Pappi becomes disillusioned by the constant hindrances and decides to call off the wedding. Worried about his deal with Sharath, Gautam introduces a "Lungi" Baba who tells Pappi that he can marry but first he must invite his father Dada and uncle Chotta. As Chotta arrives, Gauatam attacks and kills him along with his henchmen. Gautam's father, Raghuram sees him kill Chotta, and Gautam tells him that he did it because when had gone to Kolkata to attend his younger brother Ajay's chess competition, his brother won it but got killed by Dada when he was found filming them killing a man. His mother was injured severely by them too and thus admitted to a hospital where she told Gautam to kill Dada and his men, but since he knew nothing about them, he went back to the spot where his brother died and through his phone viewed the recording. Upon finalizing his targets, he met Bharat and made the deal which was actually for revenge. He couldn't tell his father about this fearing he might get shattered. They then go to meet Gautam's mother, following which Dada calls Gautam and tells him he knew about him through a CCTV recording of the spot where Ajay died. Gautam arrives on the spot where Nandini has been held hostage and in the ensuing fight kills Chotu, Dada and many of his henchmen.
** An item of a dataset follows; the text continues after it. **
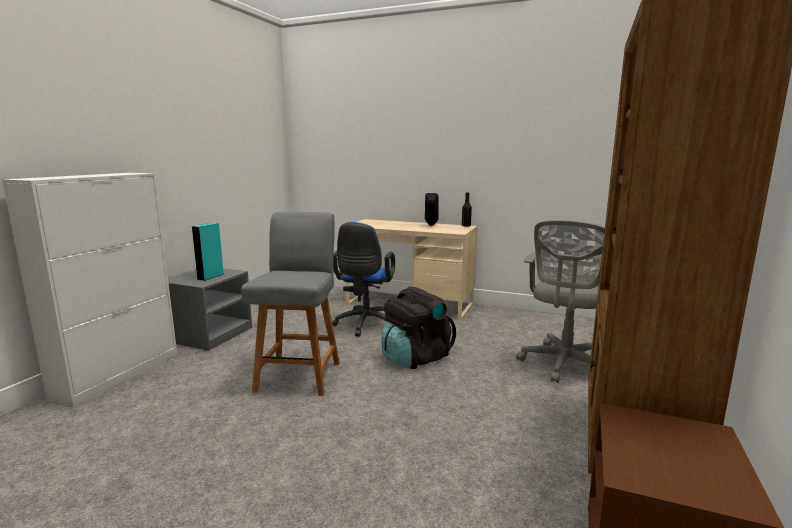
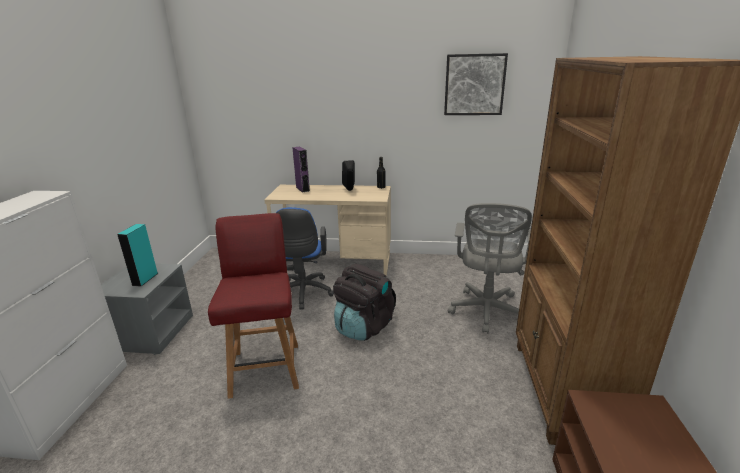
camera: 15 degrees left, 10 degrees up
(299, 375) = (266, 368): grey chair -> red chair
(384, 222) = (302, 189): none -> purple speaker
(574, 116) = (474, 85): none -> picture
Brahmi meets and hands over the proof of murders to Bharat, who calls the home minister and tells him he found the killer with proof. Hearing this, Brahmi flees away, while Pappi gathers a few more henchmen and is stopped by Lungi Baba who asks him whether he wants to marry or die. He says he wants to marry, and goes along with him.

==Cast==

- Nandamuri Kalyan Ram as Gautam
- Sonal Chauhan as Nandini
- Vikramjeet Virk as Pappi
- Mukesh Rishi as Dadha
- Mahesh Manjrekar as Lala
- Sachin Khedekar as Bada
- Ashish Vidyarthi as Chotta
- Raghu Babu as Raghu Police Commissioner
- Sayaji Shinde as IPS Sharath Chandra, Nandini’s father
- Brahmanandam as Bramhi/Gautam
- Ali as Dr. Kanakarathnam
- Shafi as Chotu
- M. S. Narayana as Lungi Baba
- Posani Krishna Murali as Dadha's assistant
- Sravan as Babbar
- Rao Ramesh as Raghuram, Gautam's father
- Rohini as Gautam's mother
- Shailaja Priya as Nandini’s mother
- Mounica as Nandini’s sister
- Master Gaurav as Ajay
- Sudigali Sudheer as Pradeep
- Prudhvi Raj as Pappi's uncle
- Fish Venkat as Pappi's henchman
- Prabhas Sreenu as Pappi's henchman
- Raghu Karumanchi as Pappi's henchman
- Thagubothu Ramesh as Drunkard
- Vajja Venkata Giridhar as Chaturvedi S.I.
- Bharath Raju
- Kadambari Kiran
- Ram Prasad
- Getup Srinu
- Racha Ravi
- Nora Fatehi as an item number "Napere Pinky"

== Production ==
Sonal Chauhan replaced Vanya Mishra in the film.

==Soundtrack==
The Music was composed by S. Thaman and released by Junglee Music on 10 October 2015.

Track list
| No. | Title | Lyrics | Singer(s) | Length |
|---|---|---|---|---|
| 1. | "Rama Rama Hare Rama" | Sri Mani | Deepak | 2:51 |
| 2. | "Suragani" | Sri Mani | Deepak, Mali | 3:49 |
| 3. | "Chal Chalona" | Sri Mani | Suchith Suresan, Sameera Bharadwaj, Sanjana Kalmanje | 3:39 |
| 4. | "Naina Naina" | Kandikonda | Anudeep Dev, Sanjaya Kalmanje | 3:55 |
| 5. | "Napere Pinky" | Varikuppala Yadagiri | M. M. Manasi, Simha | 3:35 |
| Total length: |  |  |  | 17:49 |

== Critical reception ==
123Telugu gave it 2.75 stars out of 5, praising Kalyan Ram's performance, Thaman's music and the first half, while criticizing the second half and lack of emotions.
Times of India gave it 2 stars out of 5, praising the shorter running time while criticizing the overall execution. Fullhyd gave it 1 star out of 5, criticizing the technical aspects and writing.

== Release ==
Makers announces the release date as 30 October 2015.